Lomo Cosmic 35 (Smena 8)

A couple of weeks ago I went on a walk organised by Analogue Wonderland and Ilford. I will write more about that later. But on that walk, I met lots of lovely people. One of whom I have been chatting to via Instagram. She mentioned that she had a camera that she liked but it had a light leak, I asked if she had a photo showing the leak. She sent this…

That was a pretty big light leak, so I offered to try and fix it.

The Cosmic 35 is the export version of the Smena 8. It arrived about a week later after getting a bit lost in the postal world and on opening the package I saw the issue straight away, it was hard to miss.
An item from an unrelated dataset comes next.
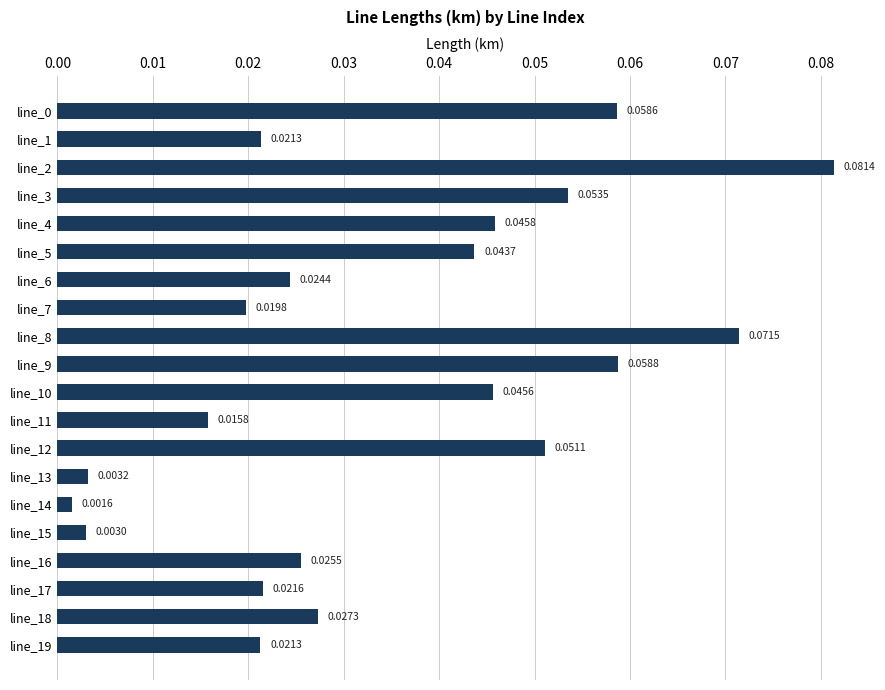

Which has a higher value, line_8 or line_15?

line_8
The second image is the light from a torch I shined through the back of the camera. Clear light shining through, therefore it would cause the issues in the photo very easily. But how to fix it? It wasn’t in a place where I could add a new seal so I thought I would try black nail varnish. It is cheap and easy to apply. It would be a bit ugly, but not too ugly. To be fair it is a cheap camera and the owner really just wants to be able to use it. More emotional value than monetary. I put some varnish on the inside of the camera and on the outside. Once it had dried, I added another layer, then another.

Nothing is getting through that. I shined the torch again and sure enough, nothing was coming through.
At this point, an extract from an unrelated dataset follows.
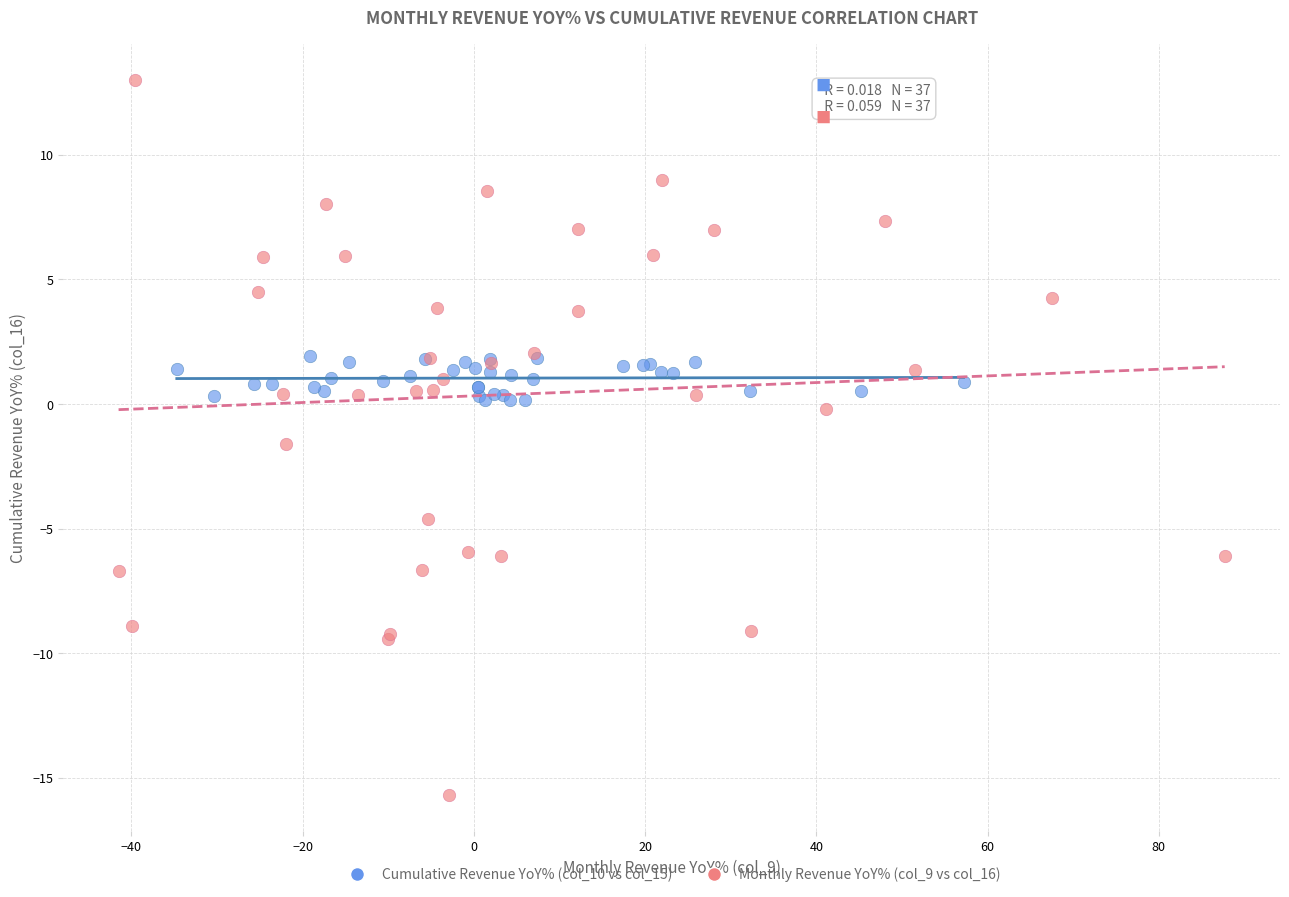

What are all the series names shown in the legend?

Cumulative Revenue YoY% (col_10 vs col_15), Monthly Revenue YoY% (col_9 vs col_16)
With that done it was time for a film test. I loaded a roll of expired Ilford Delta 100 in honour of the connection and took the camera on a walk into Wakefield. I kind of followed a route around some places featured in an exhibition I wanted to see. It was a lovely day for a change, we have been having a fair bit of snow and cloud recently. The blossom was out, so perfect for a camera photo.

Using the camera was easy and tricky at the same time. First, you MUST set the film counter manually and it counts down. I found this to be important at the end of shooting because if you try and squeeze in that last shot, the rewind mechanism could jam and this example did just that. I ended up taking the finished roll out in a dark bag. So, stop when the counter hits zero, don’t wait until you feel tension.

Secondly, there is no rangefinder or light meter so you have to do it all manually. The aperture is set on a small wheel around the lens. That could lead to fingerprints on the lens, it did cause me to accidentally move the speed setting a couple of times. I had to check the settings before shooting just to be sure. PLUS, the film winder doesn’t cock the shutter there is a lever for that, like on folding cameras. Another hindrance to off the cuff photography. The final issue is the viewfinder. There is a huge cut off between what you see and what you get. You have to be closer than you think. It is a literal representation of Robert Capa’s metaphoric quote. So none of my shots is as I envisioned them. I was also surprised by the lack of people along my route, it was a lovely day and I only really saw a postman.

What is with me and the lean to the right, I see that in a lot of photos if I am not careful. I must have a wonky body or eye.

I did notice the same markings on the edges of my photos that can be seen in the examples on this post. They kind of frame the photos. I thought it was a light leak, but having seen it in other photos, I think it is a reflection from the light box. A quirk of the camera.

So, did I enjoy using the camera? Yes, I did. it is a cheap but fun camera. I didn’t like that there were no strap lugs and you would have to use the case it comes in. I chose not to as it was a bit bulky. I think it would take a few rolls through the camera to get used to the cut-off and cocking the shutter without forgetting about it.

If you would like to see more examples from this camera, this blog post shows some taking advantage of the multiple exposure feature. If I was to try the camera again, I might try a few of those. I think I will try them with one of my own cameras at some time. For now, I am sending this one back. It isn’t a camera I would buy as I have plenty of cameras, lucky me. But if I wanted to get into film photography it would be a very cheap choice that could teach you all about aperture and stuff. I would be very tempted to paint my example if I had one, in funky colours…oh maybe I will get one.

11 thoughts on “Lomo Cosmic 35 (Smena 8)

  1. John says:

    I really enjoy using my Cosmic 35. It too had/has light leaks but not quite so drastic. It also has the frame lines on each picture too, so definitely a quirk of the camera. All in all I’ve had some brilliant ‘artistic’ results. It was this camera I used for the second ‘Crazy Russian Camera’ zine 👍

    Liked by 1 person

    1. Peggy says:

      I think I liked fixing it for my new friend more than the actual use of it. The smena 8m I tried was much sharper, but had the opposite viewfinder issue. Though I think it was sharper than my holga.


  2. Roger B. says:

    LOMO owes a hat tip for that lens aperture ring placement to Nikon: See their 35mm f3.5 Nikkor C as designed for the Nikon rangefinders. Same design, same extreme difficulty in adjustment.

    Liked by 1 person

  3. Clare Williams says:

    Very happy & grateful owner of the fixed Cosmic 35 here 🙏🏻
    I currently am shooting a roll of Kodak Gold through it and can’t wait for the results! Thanks so much Peggy!